EXTRACTED TEXT.
------------------------------

As you might guess, the Scotsman John Harvey was a Presbyterian. With his great prosperity, he had the resources to help the city's poor, so he developed a reputation as a philanthropist. In the 19th century there were no federal programs to help widows and their orphans, nor were employers required to provide health insurance or death benefits. Because of the high death rate of adult men due in part to many industrial accidents, many women found themselves at the verge of poverty and many children were orphans. John Harvey founded the Mission School of the Detroit Industrial School for orphaned children, including some who were orphans because of the deaths of their fathers in the Civil War. For 38 years, John Harvey superintended this school.
John Harvey had this Second Empire-style home built for himself and his family. The Second Empire refers to an architecture style popular in France from about 1852 to the 1870s when Emperor Napoleon III ruled that nation. It is an eclectic style that capitalized upon earlier architectural styles and achievements. It is marked by high roofs and lush ornamentations that led French architecture to great popularity in this nation. The Second Empire style also incorporated the use of lucarnes. These are segmented or semi-circular windows designed to admit light to the topmost story of a residence. Notice the several porches around this beautiful warm red brick home along with the many towers that seem to guard the corners of this house. This is a large 11,000 square foot residence. When built, there were guard rails so that residents could walk around the top of the turrents. Detroit's broad boulevards, leafy upscale neighborhoods and many elegant homes in the late Nineteenth Century led to giving the city the sobriquet "Paris of the West". The many Second Empire-style homes in Brush Park led to this area being called "Little Paris."
John Harvey lived in this home until 1905 and his widow resided here for another 15 or 20 years. Tastes and economic conditions changed, so the demand for homes such as this one plummeted during the Depression. Similar to homes in many of Detroit's elegant neighborhoods, the Harvey home was converted into a rooming house in 1938. Presumably, it provided rooms for many workers during World War II, but thereafter, Brush Park went into decline.

------------------------------

Items drawn from a data source.
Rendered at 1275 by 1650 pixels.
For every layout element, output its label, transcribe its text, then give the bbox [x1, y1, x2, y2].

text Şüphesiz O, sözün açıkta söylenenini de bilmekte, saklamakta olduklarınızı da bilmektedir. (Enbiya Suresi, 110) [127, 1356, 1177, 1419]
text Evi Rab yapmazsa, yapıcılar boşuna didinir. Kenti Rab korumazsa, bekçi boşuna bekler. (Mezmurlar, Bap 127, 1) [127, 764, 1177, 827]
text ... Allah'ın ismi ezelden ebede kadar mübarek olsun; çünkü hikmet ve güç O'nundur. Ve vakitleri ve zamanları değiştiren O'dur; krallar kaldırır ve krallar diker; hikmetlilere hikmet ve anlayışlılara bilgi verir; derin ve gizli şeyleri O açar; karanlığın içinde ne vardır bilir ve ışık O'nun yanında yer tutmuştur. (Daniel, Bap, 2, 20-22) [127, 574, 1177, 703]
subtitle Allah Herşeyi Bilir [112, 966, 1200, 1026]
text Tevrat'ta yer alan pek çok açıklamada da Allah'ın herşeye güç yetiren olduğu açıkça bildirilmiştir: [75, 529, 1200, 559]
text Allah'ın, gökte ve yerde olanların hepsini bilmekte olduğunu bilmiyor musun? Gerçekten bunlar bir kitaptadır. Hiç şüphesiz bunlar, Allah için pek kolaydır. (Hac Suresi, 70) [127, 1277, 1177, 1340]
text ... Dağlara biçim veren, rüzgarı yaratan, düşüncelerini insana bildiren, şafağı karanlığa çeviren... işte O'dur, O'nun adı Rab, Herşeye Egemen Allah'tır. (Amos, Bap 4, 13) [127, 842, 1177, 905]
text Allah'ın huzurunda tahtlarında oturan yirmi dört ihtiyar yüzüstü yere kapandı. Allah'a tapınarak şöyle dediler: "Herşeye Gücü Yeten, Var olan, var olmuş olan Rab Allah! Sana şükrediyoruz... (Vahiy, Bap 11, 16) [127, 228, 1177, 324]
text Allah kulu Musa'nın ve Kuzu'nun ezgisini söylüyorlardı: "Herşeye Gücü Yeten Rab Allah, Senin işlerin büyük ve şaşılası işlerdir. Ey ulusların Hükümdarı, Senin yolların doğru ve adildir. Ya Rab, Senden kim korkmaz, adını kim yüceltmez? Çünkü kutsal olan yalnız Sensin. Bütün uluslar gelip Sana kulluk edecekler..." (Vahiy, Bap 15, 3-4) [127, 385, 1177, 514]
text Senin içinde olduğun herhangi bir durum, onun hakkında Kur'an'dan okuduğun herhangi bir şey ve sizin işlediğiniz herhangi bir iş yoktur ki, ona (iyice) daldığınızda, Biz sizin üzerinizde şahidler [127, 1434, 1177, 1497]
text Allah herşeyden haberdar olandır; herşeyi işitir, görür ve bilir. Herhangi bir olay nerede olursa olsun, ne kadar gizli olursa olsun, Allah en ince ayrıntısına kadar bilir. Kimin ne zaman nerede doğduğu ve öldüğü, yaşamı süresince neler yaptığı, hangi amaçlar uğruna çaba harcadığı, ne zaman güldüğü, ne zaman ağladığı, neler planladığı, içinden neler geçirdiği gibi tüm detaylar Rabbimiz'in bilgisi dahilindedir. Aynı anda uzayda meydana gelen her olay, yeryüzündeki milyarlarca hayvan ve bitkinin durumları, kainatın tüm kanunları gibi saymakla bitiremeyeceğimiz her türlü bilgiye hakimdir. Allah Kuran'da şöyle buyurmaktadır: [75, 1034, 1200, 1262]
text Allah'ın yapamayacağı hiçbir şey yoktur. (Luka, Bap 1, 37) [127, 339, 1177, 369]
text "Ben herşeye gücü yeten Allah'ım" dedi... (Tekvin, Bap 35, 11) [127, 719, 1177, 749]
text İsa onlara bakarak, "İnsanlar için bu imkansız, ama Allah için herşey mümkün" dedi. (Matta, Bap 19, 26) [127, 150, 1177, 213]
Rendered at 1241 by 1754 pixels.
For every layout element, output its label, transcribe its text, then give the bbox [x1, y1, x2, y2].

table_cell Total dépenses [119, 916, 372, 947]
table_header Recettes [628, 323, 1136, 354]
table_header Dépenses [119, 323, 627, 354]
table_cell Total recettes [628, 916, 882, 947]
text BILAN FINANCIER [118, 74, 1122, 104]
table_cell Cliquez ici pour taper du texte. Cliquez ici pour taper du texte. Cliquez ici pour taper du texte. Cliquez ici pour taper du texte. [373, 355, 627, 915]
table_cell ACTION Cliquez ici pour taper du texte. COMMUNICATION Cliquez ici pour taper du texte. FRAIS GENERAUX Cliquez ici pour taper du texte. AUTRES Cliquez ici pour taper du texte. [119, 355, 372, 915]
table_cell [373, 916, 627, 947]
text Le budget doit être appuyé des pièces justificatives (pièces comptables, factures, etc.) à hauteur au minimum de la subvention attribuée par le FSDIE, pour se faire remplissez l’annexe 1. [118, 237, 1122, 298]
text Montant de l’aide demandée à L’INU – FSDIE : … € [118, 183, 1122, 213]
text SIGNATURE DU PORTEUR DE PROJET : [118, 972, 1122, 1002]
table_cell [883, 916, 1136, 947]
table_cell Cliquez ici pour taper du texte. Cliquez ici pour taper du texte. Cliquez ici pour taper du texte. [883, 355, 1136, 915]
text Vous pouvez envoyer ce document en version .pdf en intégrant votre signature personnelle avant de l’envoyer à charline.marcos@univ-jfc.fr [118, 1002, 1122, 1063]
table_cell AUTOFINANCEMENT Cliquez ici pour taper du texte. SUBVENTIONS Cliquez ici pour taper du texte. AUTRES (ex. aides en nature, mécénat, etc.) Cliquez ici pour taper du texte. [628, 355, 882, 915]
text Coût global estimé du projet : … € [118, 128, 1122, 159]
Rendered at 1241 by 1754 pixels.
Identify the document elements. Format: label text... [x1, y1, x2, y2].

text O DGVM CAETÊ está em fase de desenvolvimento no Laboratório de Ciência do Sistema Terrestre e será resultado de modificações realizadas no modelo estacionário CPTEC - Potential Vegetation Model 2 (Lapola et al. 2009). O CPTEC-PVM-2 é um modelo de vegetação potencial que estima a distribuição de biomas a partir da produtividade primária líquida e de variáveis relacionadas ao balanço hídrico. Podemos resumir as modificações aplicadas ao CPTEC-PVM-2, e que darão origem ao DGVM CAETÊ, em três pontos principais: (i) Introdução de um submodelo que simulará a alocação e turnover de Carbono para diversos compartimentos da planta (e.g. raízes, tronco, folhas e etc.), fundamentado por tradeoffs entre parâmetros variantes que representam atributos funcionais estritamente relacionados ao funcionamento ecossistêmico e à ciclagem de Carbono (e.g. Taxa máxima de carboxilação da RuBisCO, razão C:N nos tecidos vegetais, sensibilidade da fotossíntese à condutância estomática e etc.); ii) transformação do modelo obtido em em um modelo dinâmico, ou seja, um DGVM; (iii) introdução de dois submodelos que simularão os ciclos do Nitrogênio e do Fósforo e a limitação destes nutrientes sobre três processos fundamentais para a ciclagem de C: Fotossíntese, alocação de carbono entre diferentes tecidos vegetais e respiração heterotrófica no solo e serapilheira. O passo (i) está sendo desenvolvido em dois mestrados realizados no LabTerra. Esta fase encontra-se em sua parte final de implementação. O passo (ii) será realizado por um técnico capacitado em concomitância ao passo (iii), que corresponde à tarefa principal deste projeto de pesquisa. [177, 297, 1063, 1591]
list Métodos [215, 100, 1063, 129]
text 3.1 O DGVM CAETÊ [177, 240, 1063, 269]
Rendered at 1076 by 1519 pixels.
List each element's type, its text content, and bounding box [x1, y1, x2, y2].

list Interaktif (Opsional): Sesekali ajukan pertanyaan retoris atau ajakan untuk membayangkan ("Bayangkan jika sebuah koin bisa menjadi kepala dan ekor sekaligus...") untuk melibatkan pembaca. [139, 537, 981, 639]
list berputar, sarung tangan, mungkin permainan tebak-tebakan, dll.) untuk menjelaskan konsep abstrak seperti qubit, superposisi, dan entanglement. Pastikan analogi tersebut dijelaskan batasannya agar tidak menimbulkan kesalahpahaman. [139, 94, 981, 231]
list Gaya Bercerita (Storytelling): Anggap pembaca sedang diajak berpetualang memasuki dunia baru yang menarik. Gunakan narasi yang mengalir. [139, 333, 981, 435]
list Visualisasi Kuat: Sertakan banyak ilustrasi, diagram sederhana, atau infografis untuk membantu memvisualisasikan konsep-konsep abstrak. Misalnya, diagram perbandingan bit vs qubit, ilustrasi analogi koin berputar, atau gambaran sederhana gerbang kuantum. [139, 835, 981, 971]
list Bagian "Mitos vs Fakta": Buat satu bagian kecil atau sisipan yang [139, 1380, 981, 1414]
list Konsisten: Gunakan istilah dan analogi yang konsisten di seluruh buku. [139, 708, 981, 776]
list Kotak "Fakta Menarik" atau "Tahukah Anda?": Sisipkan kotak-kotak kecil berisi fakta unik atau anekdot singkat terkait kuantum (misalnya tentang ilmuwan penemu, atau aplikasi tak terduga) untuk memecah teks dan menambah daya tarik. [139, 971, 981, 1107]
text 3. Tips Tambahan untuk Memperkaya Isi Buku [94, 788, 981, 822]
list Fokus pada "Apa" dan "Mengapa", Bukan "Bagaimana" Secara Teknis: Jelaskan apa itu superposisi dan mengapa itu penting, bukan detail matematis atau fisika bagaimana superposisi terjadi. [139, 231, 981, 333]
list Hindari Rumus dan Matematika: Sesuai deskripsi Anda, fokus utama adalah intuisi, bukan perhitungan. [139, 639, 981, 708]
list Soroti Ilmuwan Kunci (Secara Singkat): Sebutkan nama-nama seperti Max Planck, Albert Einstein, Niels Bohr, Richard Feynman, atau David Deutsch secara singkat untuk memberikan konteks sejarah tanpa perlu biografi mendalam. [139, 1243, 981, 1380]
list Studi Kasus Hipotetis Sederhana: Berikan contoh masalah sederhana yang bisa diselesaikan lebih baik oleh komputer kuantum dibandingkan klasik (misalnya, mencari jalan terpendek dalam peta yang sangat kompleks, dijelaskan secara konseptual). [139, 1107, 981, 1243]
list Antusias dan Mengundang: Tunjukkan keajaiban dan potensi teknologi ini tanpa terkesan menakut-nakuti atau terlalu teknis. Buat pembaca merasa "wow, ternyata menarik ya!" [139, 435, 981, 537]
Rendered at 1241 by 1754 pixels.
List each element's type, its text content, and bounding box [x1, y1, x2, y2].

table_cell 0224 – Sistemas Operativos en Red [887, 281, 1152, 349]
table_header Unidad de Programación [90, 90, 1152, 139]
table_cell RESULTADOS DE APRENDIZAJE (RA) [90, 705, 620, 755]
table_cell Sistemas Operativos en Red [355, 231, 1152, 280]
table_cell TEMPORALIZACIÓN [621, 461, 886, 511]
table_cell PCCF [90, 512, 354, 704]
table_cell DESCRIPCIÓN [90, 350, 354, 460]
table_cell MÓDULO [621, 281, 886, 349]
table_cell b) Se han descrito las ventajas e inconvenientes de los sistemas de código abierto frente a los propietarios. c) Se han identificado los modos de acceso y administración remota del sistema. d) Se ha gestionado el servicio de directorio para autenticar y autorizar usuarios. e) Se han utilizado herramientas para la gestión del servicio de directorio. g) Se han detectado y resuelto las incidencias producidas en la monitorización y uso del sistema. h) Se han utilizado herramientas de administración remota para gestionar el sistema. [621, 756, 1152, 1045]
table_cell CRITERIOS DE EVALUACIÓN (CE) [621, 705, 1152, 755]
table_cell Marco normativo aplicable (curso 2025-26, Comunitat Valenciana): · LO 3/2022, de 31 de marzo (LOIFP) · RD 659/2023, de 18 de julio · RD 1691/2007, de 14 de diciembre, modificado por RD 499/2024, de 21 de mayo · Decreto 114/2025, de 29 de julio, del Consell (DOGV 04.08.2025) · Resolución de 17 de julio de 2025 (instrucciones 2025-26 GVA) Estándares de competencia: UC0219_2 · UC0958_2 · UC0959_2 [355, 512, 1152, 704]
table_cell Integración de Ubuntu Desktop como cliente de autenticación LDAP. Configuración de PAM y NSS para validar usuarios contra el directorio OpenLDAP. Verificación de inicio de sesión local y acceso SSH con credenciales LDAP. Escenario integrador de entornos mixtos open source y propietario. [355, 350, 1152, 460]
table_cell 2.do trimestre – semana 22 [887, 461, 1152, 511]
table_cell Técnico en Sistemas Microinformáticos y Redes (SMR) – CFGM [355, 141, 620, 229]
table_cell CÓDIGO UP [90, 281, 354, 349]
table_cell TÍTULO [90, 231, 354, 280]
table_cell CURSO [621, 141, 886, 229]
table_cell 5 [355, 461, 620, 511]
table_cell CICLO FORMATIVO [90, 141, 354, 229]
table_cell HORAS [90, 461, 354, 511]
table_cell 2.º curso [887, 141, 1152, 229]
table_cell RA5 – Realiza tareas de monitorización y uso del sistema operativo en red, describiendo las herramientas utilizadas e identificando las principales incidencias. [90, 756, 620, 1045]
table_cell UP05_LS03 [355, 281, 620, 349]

------------------------------

THE TASKS.
1) List the features that the passage about John Harvey's home says mark the Second Empire style.
2) According to the passage about John Harvey's home, in what year was the house converted into a rooming house?
3) Write the next part of the passage about John Harvey's home, picking up right after its final sentence.
The rows come from a separate source.

TASK RESULTS.
1) High roofs, lush ornamentations, and lucarnes (segmented or semi-circular windows that admit light to the topmost story).

2) 1938

3)
Early in the Twenty-first Century, Ghassan Vazbeck and Marily Nash-Vazbeck purchased this property, refurbished it to the standards of the Harvey's and converted it into an inn. For me, baseball connects the past and the future. In Michigan, it is a great delight to watch the Tigers in the warm sunshine. I have often found it relaxing and informative to walk out of the new Comerica Park and into Brush Park where beautiful homes from the far distant past may be seen both in their immense glory and in their need for revival. I wonder, sometimes, if there is any city in the USA where you can go to a baseball game in the afternoon and then walk for 45 minutes or so and see so many architecturally significant homes, churches and buildings? It would be marvelous to come into Detroit in the afternoon, spend a couple of hours taking pictures, then watch the Tigers play in the evening before spending the night at this inn. If the Tigers were home the next afternoon, you could spend the morning taking pictures in downtown Detroit and then see an interesting baseball game.
Architect: John V. Smith
Architectural Style: Second Empire with strong Queen Anne Revival influences
Date of Completion: Between 1876 and 1885
Website for the Inn: http://www.theinnat97winder.com/index.php
City of Detroit Local Historic District: Listed February 8, 1980
State of Michigan Register of Historic Sites:
National Register of Historic Sites # 91000354; Listed April 5, 1991.
Use in 2009: Elegant bed and breakfast
Photo: Ren Farley: August, 2003 (After watching the Tigers lose again)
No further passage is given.